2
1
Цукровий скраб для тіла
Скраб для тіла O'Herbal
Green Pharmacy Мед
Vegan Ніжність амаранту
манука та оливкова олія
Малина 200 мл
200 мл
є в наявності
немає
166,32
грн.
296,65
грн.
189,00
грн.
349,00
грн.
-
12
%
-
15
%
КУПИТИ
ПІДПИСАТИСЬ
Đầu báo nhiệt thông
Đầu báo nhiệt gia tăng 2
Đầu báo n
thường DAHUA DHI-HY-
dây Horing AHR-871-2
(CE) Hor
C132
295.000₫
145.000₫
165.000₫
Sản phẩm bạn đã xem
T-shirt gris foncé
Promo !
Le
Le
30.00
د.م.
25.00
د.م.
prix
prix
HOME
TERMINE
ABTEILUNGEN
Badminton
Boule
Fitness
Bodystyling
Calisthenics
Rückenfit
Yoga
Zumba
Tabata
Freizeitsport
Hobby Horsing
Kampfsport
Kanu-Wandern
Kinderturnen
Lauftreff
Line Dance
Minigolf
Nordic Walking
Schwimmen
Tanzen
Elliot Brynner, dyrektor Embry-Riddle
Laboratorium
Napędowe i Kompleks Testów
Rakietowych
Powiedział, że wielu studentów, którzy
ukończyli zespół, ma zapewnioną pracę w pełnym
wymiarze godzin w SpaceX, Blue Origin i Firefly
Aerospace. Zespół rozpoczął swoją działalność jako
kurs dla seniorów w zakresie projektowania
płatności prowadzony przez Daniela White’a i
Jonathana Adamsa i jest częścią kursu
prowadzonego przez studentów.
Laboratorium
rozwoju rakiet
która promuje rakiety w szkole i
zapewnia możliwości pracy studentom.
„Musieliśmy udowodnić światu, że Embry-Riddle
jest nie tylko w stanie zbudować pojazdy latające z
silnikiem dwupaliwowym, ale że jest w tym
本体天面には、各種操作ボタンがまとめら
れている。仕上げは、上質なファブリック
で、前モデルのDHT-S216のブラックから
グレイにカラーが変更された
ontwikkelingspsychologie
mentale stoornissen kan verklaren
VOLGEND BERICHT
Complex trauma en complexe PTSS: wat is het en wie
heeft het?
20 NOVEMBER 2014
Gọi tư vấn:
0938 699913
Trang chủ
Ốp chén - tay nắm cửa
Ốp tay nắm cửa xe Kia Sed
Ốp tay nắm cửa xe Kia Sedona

★ ★ ★

• _AIM OF THE EXERCISE_: Give back exactly the lines above starting at the line where "Napędowe i Kompleks Testów" appears and ending at the line where "płatności prowadzony przez Daniela White’a i" appears, both included, with no other lines.

• _TASK SOLUTION_:
Napędowe i Kompleks Testów
Rakietowych
Powiedział, że wielu studentów, którzy
ukończyli zespół, ma zapewnioną pracę w pełnym
wymiarze godzin w SpaceX, Blue Origin i Firefly
Aerospace. Zespół rozpoczął swoją działalność jako
kurs dla seniorów w zakresie projektowania
płatności prowadzony przez Daniela White’a i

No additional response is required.